I need the lines below from the one with "G01X31591Y12968D02*" down to the one with "G01X21187Y51960D01*" reproduced exactly, both ends included, and nothing else.

[[ RECORDED DATA open ]]

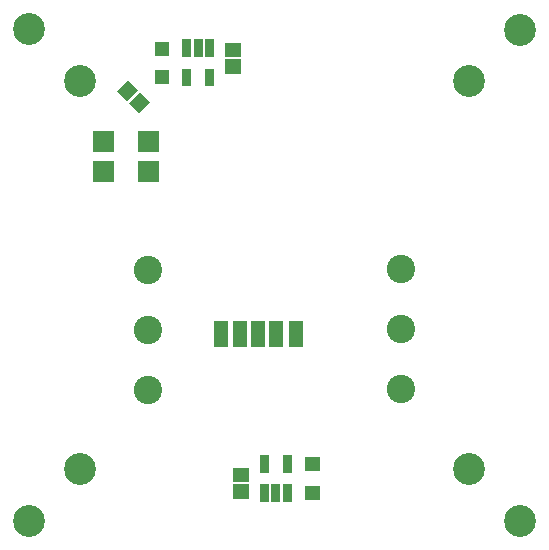
<source format=gbs>
G04 Layer: BottomSolderMaskLayer*
G04 EasyEDA v6.3.22, 2020-01-22T11:07:26+01:00*
G04 3ac4b1cc3e28459caadfcca9b74a0810,6ac03ef627a24f5ab7c901ca926ad83b,10*
G04 Gerber Generator version 0.2*
G04 Scale: 100 percent, Rotated: No, Reflected: No *
G04 Dimensions in millimeters *
G04 leading zeros omitted , absolute positions ,3 integer and 3 decimal *
%FSLAX33Y33*%
%MOMM*%
G90*
G71D02*

%ADD31C,2.703195*%
%ADD32C,2.403196*%

%LPD*%
G36*
G01X25442Y25897D02*
G01X25442Y28102D01*
G01X26646Y28102D01*
G01X26646Y25897D01*
G01X25442Y25897D01*
G37*
G36*
G01X27011Y25897D02*
G01X27011Y28102D01*
G01X28215Y28102D01*
G01X28215Y25897D01*
G01X27011Y25897D01*
G37*
G36*
G01X28492Y25897D02*
G01X28492Y28102D01*
G01X29696Y28102D01*
G01X29696Y25897D01*
G01X28492Y25897D01*
G37*
G36*
G01X30171Y25907D02*
G01X30171Y28112D01*
G01X31375Y28112D01*
G01X31375Y25907D01*
G01X30171Y25907D01*
G37*
G36*
G01X23862Y25897D02*
G01X23862Y28102D01*
G01X25066Y28102D01*
G01X25066Y25897D01*
G01X23862Y25897D01*
G37*
G54D31*
G01X8203Y11174D03*
G01X12539Y15541D03*
G01X49803Y11174D03*
G01X45469Y15541D03*
G01X45469Y48456D03*
G01X49803Y52774D03*
G01X12539Y48461D03*
G01X8200Y52801D03*
G54D32*
G01X18243Y32380D03*
G01X18243Y27300D03*
G01X18243Y22220D03*
G01X39733Y22309D03*
G01X39733Y27389D03*
G01X39733Y32469D03*
G36*
G01X13605Y42430D02*
G01X13605Y44208D01*
G01X15383Y44208D01*
G01X15383Y42430D01*
G01X13605Y42430D01*
G37*
G36*
G01X13605Y39890D02*
G01X13605Y41668D01*
G01X15383Y41668D01*
G01X15383Y39890D01*
G01X13605Y39890D01*
G37*
G36*
G01X17395Y39869D02*
G01X17395Y41647D01*
G01X19173Y41647D01*
G01X19173Y39869D01*
G01X17395Y39869D01*
G37*
G36*
G01X17395Y42409D02*
G01X17395Y44187D01*
G01X19173Y44187D01*
G01X19173Y42409D01*
G01X17395Y42409D01*
G37*
G36*
G01X25482Y13067D02*
G01X25482Y14271D01*
G01X26785Y14271D01*
G01X26785Y13067D01*
G01X25482Y13067D01*
G37*
G36*
G01X25482Y14467D02*
G01X25482Y15671D01*
G01X26785Y15671D01*
G01X26785Y14467D01*
G01X25482Y14467D01*
G37*
G36*
G01X29676Y12758D02*
G01X29676Y14261D01*
G01X30430Y14261D01*
G01X30430Y12758D01*
G01X29676Y12758D01*
G37*
G36*
G01X28726Y12758D02*
G01X28726Y14261D01*
G01X29480Y14261D01*
G01X29480Y12758D01*
G01X28726Y12758D01*
G37*
G36*
G01X27776Y12758D02*
G01X27776Y14261D01*
G01X28530Y14261D01*
G01X28530Y12758D01*
G01X27776Y12758D01*
G37*
G36*
G01X27776Y15257D02*
G01X27776Y16761D01*
G01X28530Y16761D01*
G01X28530Y15257D01*
G01X27776Y15257D01*
G37*
G36*
G01X29676Y15257D02*
G01X29676Y16761D01*
G01X30430Y16761D01*
G01X30430Y15257D01*
G01X29676Y15257D01*
G37*
G36*
G01X31591Y12968D02*
G01X31591Y14172D01*
G01X32795Y14172D01*
G01X32795Y12968D01*
G01X31591Y12968D01*
G37*
G36*
G01X31591Y15369D02*
G01X31591Y16570D01*
G01X32795Y16570D01*
G01X32795Y15369D01*
G01X31591Y15369D01*
G37*
G36*
G01X24832Y50449D02*
G01X24832Y51650D01*
G01X26135Y51650D01*
G01X26135Y50449D01*
G01X24832Y50449D01*
G37*
G36*
G01X24832Y49049D02*
G01X24832Y50250D01*
G01X26135Y50250D01*
G01X26135Y49049D01*
G01X24832Y49049D01*
G37*
G36*
G01X21187Y50459D02*
G01X21187Y51960D01*
G01X21939Y51960D01*
G01X21939Y50459D01*
G01X21187Y50459D01*
G37*
G36*
G01X22137Y50459D02*
G01X22137Y51960D01*
G01X22889Y51960D01*
G01X22889Y50459D01*
G01X22137Y50459D01*
G37*
G36*
G01X23087Y50459D02*
G01X23087Y51960D01*
G01X23839Y51960D01*
G01X23839Y50459D01*
G01X23087Y50459D01*
G37*
G36*
G01X23087Y47957D02*
G01X23087Y49461D01*
G01X23839Y49461D01*
G01X23839Y47957D01*
G01X23087Y47957D01*
G37*
G36*
G01X21187Y47957D02*
G01X21187Y49461D01*
G01X21939Y49461D01*
G01X21939Y47957D01*
G01X21187Y47957D01*
G37*
G36*
G01X18822Y50548D02*
G01X18822Y51752D01*
G01X20026Y51752D01*
G01X20026Y50548D01*
G01X18822Y50548D01*
G37*
G36*
G01X18822Y48147D02*
G01X18822Y49351D01*
G01X20026Y49351D01*
G01X20026Y48147D01*
G01X18822Y48147D01*
G37*
G36*
G01X16529Y46694D02*
G01X15678Y47545D01*
G01X16600Y48465D01*
G01X17451Y47614D01*
G01X16529Y46694D01*
G37*
G36*
G01X17517Y45704D02*
G01X16668Y46555D01*
G01X17588Y47477D01*
G01X18439Y46626D01*
G01X17517Y45704D01*
G37*
M00*
M02*

</source>
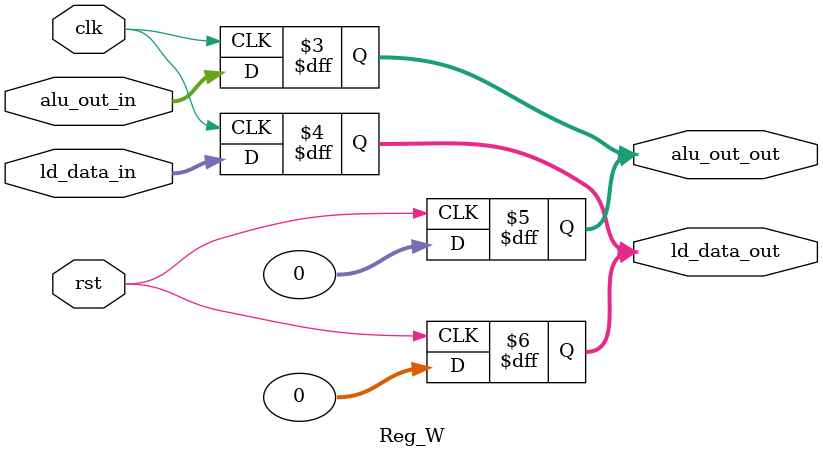
<source format=v>
module Reg_W (
    input clk,
    input rst,
    input [31:0] alu_out_in,
    input [31:0] ld_data_in,
    output reg [31:0] alu_out_out,
    output reg [31:0] ld_data_out
);

always @(posedge rst)
begin
    alu_out_out <= 32'd0;
    ld_data_out <= 32'd0;
end

always @(posedge clk)
begin
    alu_out_out <= alu_out_in;
    ld_data_out <= ld_data_in;
end

endmodule
</source>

[[ RECORDED DATA closed ]]

■ **OUTPUT FOR THIS EXERCISE**:
G01X31591Y12968D02*
G01X31591Y14172D01*
G01X32795Y14172D01*
G01X32795Y12968D01*
G01X31591Y12968D01*
G37*
G36*
G01X31591Y15369D02*
G01X31591Y16570D01*
G01X32795Y16570D01*
G01X32795Y15369D01*
G01X31591Y15369D01*
G37*
G36*
G01X24832Y50449D02*
G01X24832Y51650D01*
G01X26135Y51650D01*
G01X26135Y50449D01*
G01X24832Y50449D01*
G37*
G36*
G01X24832Y49049D02*
G01X24832Y50250D01*
G01X26135Y50250D01*
G01X26135Y49049D01*
G01X24832Y49049D01*
G37*
G36*
G01X21187Y50459D02*
G01X21187Y51960D01*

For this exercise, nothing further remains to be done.